The latter causes them more harm, they say because however inhuman in the eyes of the bigger world, there is no other way to earn bread for them. At a time, when the number of Kolkata’s rickshaw-pullers is dwindling, comes Kounteya Sinha, who calls himself an “urban nomad”.

A journalist by profession, he is a photographer by passion and wants to record the life and times of people like Yadav, who he finds are “Kolkata’s real heroes”. With the city civic body refusing to renew licences of an increasing number of hand-pulled rickshaws every year, in a decade the mode of transport could just remain in photographs.

Kounteya is documenting life in Kolkata through the lenses of his camera, where rickshaw-pullers play a leading role. “They have been immortalised in celluloid for years but the men who pull this emblematic 2-wheeled contraption have for long been social pariahs, shunned and neglected,” he said.

Hoping to give back some to the rickshaw-pullers, who often ferried him through streets in waist-high water, Kounteya has decided to make rickshaw pullers the real attraction at his latest exhibition. As he returns home to the city of his birth after nearly 16 years, Kounteya has decided to have around 50 rickshaw-pullers as chief guests at his show. Although the exhibition will be formally inaugurated on June 24, he has set aside June 26, the following Sunday, just for these hard-working men.

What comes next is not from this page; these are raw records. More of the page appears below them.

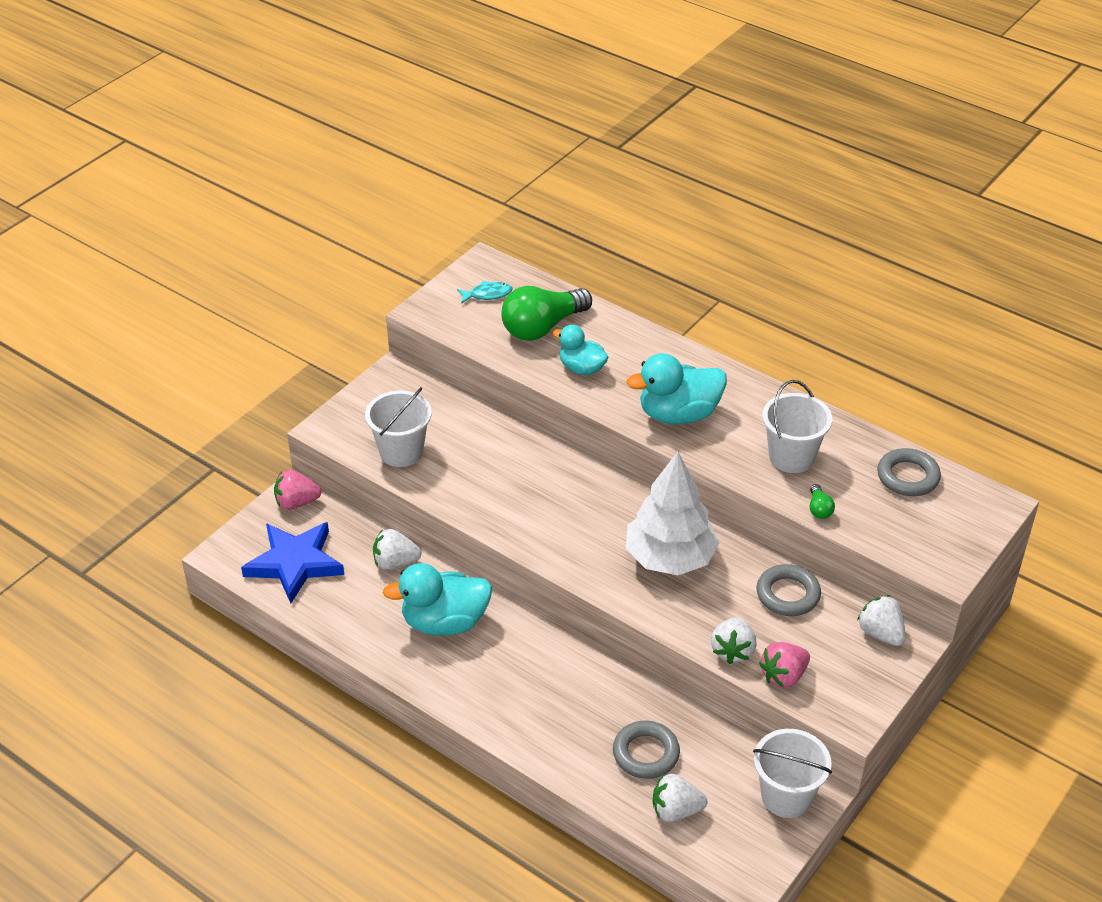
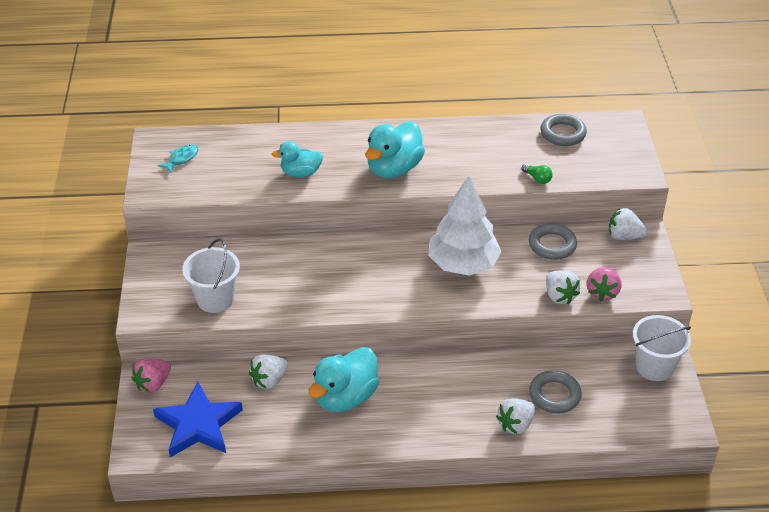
camera: 40 degrees left, 0 degrees up
green light bulb [501,286,592,341] -> none
white strawberry [653,774,707,822] -> white strawberry moved to [496,398,535,434]
white bucket [762,380,832,473] -> none

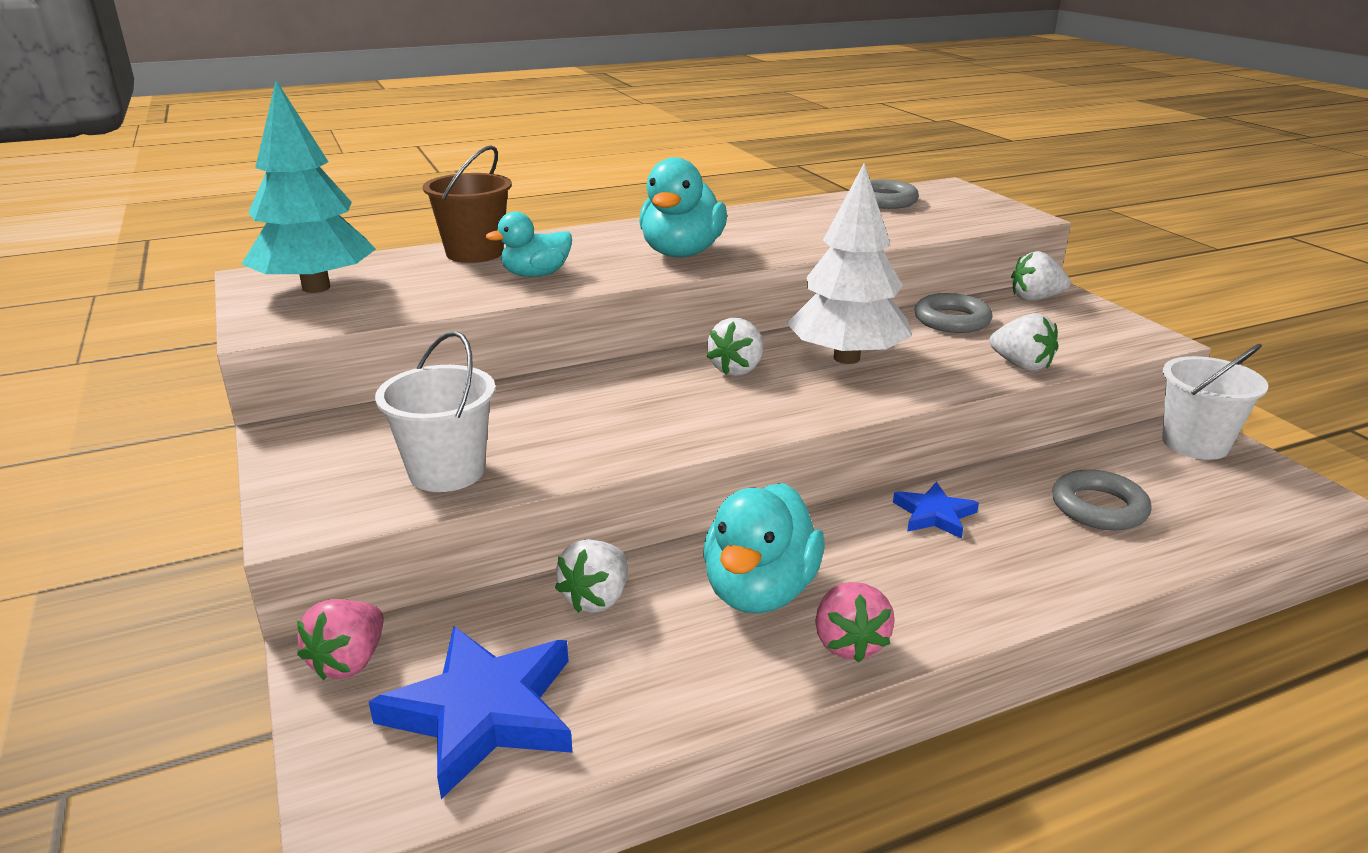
camera: 20 degrees left, 15 degrees down
turquoise fish [158,144,199,173] -> turquoise tree [242,80,376,293]
white strawberry [496,398,535,434] -> white strawberry moved to [707,318,763,376]
green light bulb [522,164,552,184] -> none
pink strawberry [587,267,621,301] -> pink strawberry moved to [815,582,895,663]
none -> brown bucket [423,145,512,263]
none -> blue star [893,482,979,539]

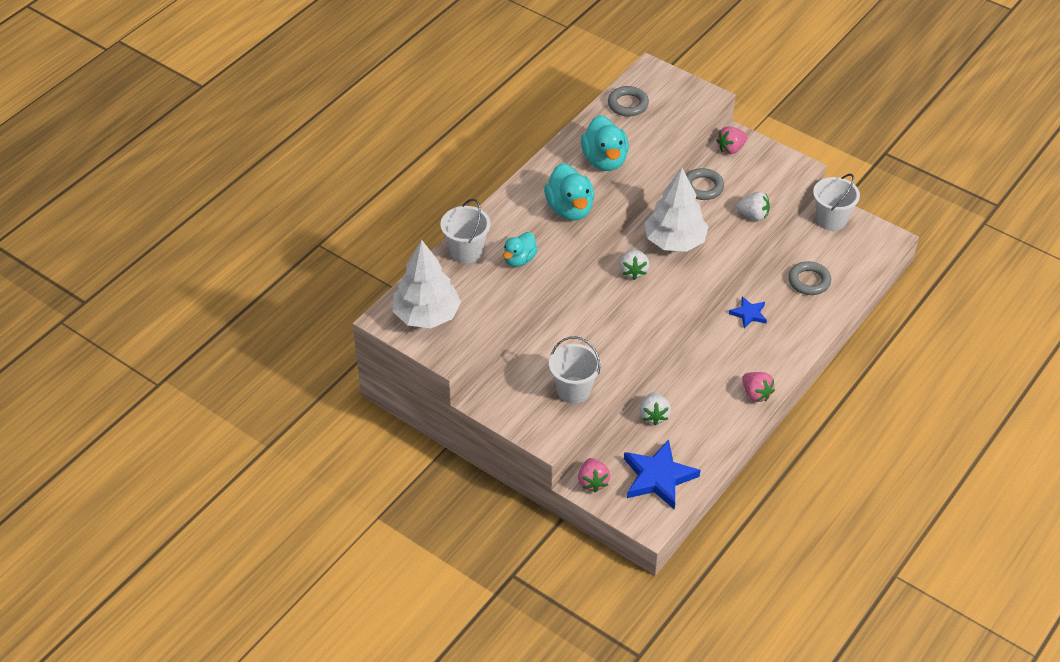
camera: 30 degrees left, 20 degrees up
turquoise tree [242,80,376,293] -> white tree [392,240,461,328]
brown bucket [423,145,512,263] -> white bucket [441,198,490,264]
turquoise duck [703,483,825,613] -> turquoise duck moved to [581,115,629,171]
white strawberry [1011,251,1071,301] -> pink strawberry [716,126,747,155]

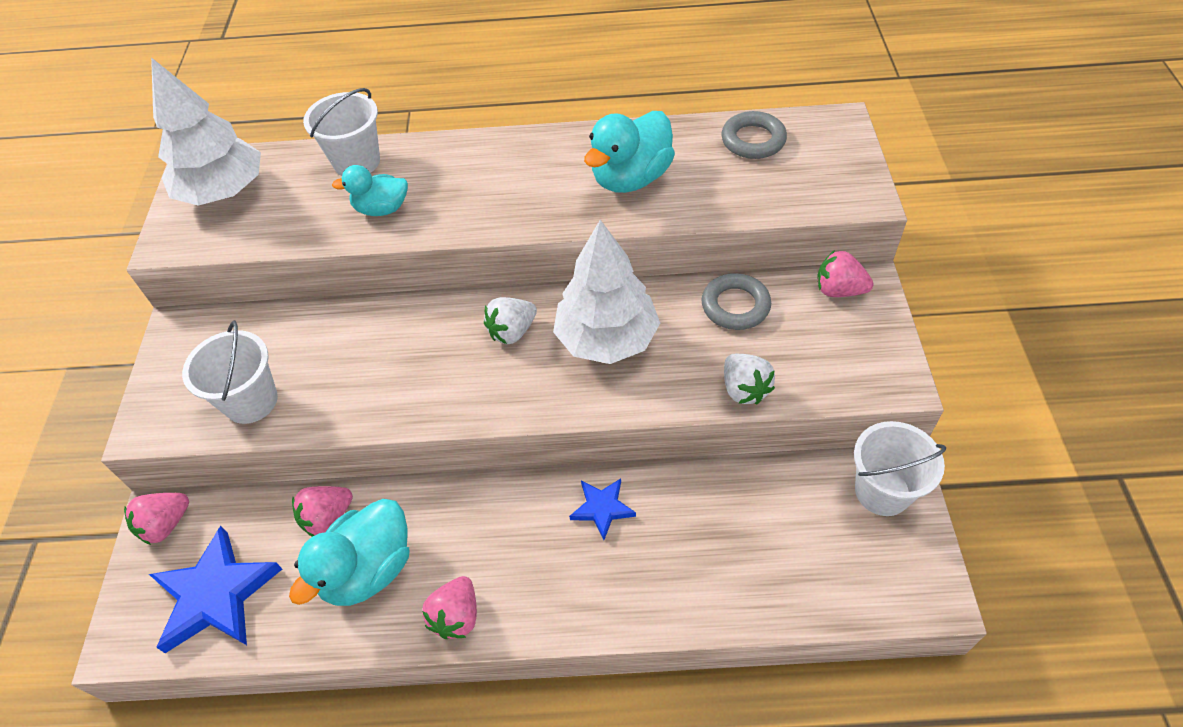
camera: 55 degrees right, 5 degrees up
turquoise duck [544,163,594,221] -> turquoise duck moved to [289,499,409,606]
white strawberry [639,392,671,425] -> pink strawberry [292,486,353,537]
grey ring [788,261,831,295] -> none

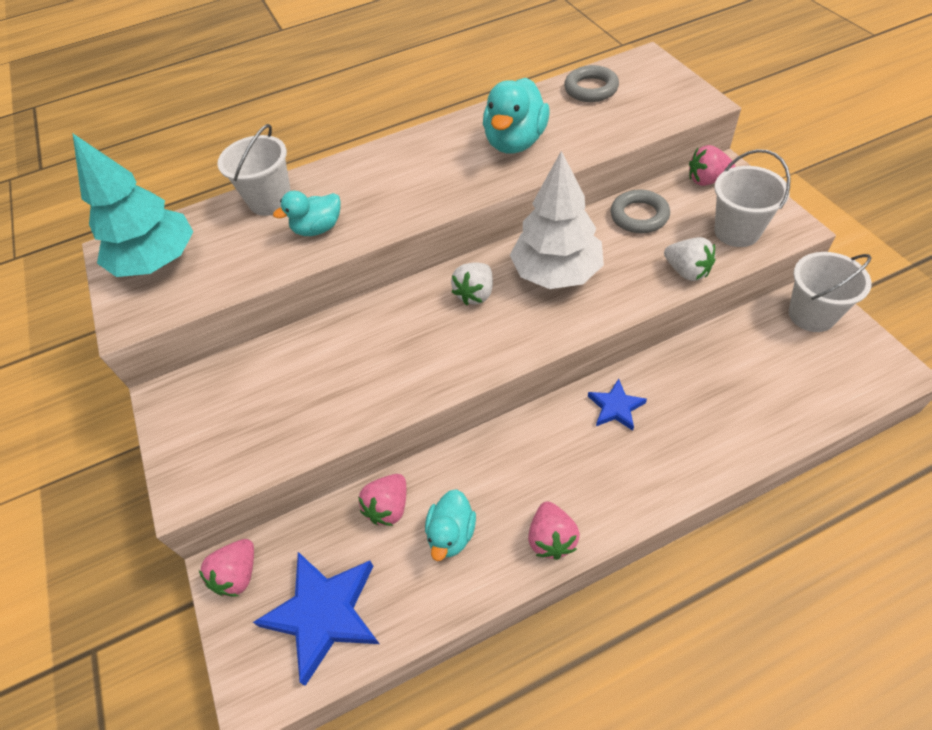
camera: 20 degrees left, 0 degrees up
white tree [151,57,261,206] -> turquoise tree [72,133,193,277]
white bucket [182,321,278,424] -> white bucket moved to [714,149,791,247]
turquoise duck [289,499,409,606] -> turquoise duck [425,489,476,561], size x0.62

“Initially I had thought of having the show inaugurated by them but after talking to them, I realised they were not too keen on attending. They feared feeling out of place among the city’s high and mighty. So, I’ll have a day just for them,” he said. The day’s itinerary will have these rickshaw-pullers attend the show and browse through the photographs, which Kounteya has captured during his travels, a journey that took him more than 410 days, passing through 25 countries, covering around 95,000 km.

Dr Rupali Basu, president and regional CEO of Apollo Hospitals, who is hosting Kounteya’s 2-week-long show, said, “ I urge everyone to come, see the show and meet these extremely hard-working men, who keep the city moving every day.”

Kounteya said, “Rickshaws are synonymous with Kolkata, appearing in almost every photograph, memorabilia and films. The irony is that these men are among the city’s most neglected people, with no identity or recognition, and not a part of anybody’s plan. This has to change. Kolkata has to do for them what Mumbai has done for the dabbawallahs.”
 
Rickshaw-pullers invited to the show are no less excited as Kounteya spent 3 hours with around 20 of them earlier this week, explaining what the show is all about. Ramu, a rickshaw-puller from Fern Road, said, “I’m getting my clothes ready and I’ll have to get a shave. I’m excited. Nobody has shown us respect before. We live so far away from home but Kolkata will always be my city. I love this city.”  Kounteya has also asked them for a wish-list, people they admire and want to meet. Names mentioned include film stars Mithun Chakraborty and Prasenjit, cricketing boss Sourav Ganguly and even Chief Minister Mamata Banerjee.

“I urge Kolkatans to come to the show and take selfies with rickshaw-wallahs, get to know their names, learn about their lifestyle and give them a hug. It’s an attempt to tell them we’re grateful for their blood, sweat and toil,” he said. Titled ‘Stone – Being and Becoming’, the series  “explore and capture the romance of being static — the story of a rock becoming an astounding architectural wonder to the metamorphosis of humans turning to stone — the phenomenon of unfeeling,” Kounteya explains.

He believes, rickshaw-pullers are no less a part of “Stone” as they are an integral part of Kolkata. One of the photographs highlighted in the show is that of an out-of-work Oxford graduate, Kounteya chanced upon in London. He is seen sitting with a cardboard sign, which asks people to slap him as a stress-reliever for ₤5 Pounds. “I want my rickshaw-puller guests to know that stress is something that traverses imaginary lines on the map. The world is one. In the process, they will get a glimpse of the world through my eyes and will be able to visit places they otherwise never will,” he said.